## Your goal
Every record below must come back exactly as written, with the images dropped.

## Provided data
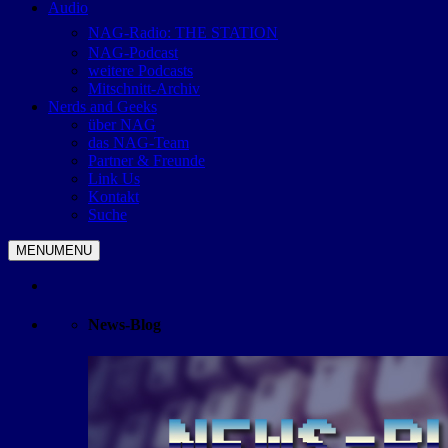
Audio
NAG-Radio: THE STATION
NAG-Podcast
weitere Podcasts
Mitschnitt-Archiv
Nerds and Geeks
über NAG
das NAG-Team
Partner & Freunde
Link Us
Kontakt
Suche
MENU
MENU
News-Blog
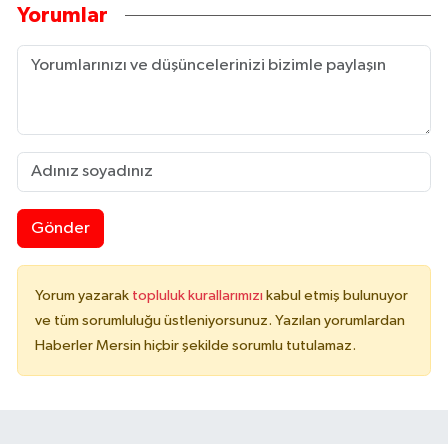
Yorumlar
Gönder
Yorum yazarak
topluluk kurallarımızı
kabul etmiş bulunuyor
ve tüm sorumluluğu üstleniyorsunuz. Yazılan yorumlardan
Haberler Mersin hiçbir şekilde sorumlu tutulamaz.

## Exercise answer
Audio
NAG-Radio: THE STATION
NAG-Podcast
weitere Podcasts
Mitschnitt-Archiv
Nerds and Geeks
über NAG
das NAG-Team
Partner & Freunde
Link Us
Kontakt
Suche
MENU
MENU
News-Blog
Yorumlar
Gönder
Yorum yazarak
topluluk kurallarımızı
kabul etmiş bulunuyor
ve tüm sorumluluğu üstleniyorsunuz. Yazılan yorumlardan
Haberler Mersin hiçbir şekilde sorumlu tutulamaz.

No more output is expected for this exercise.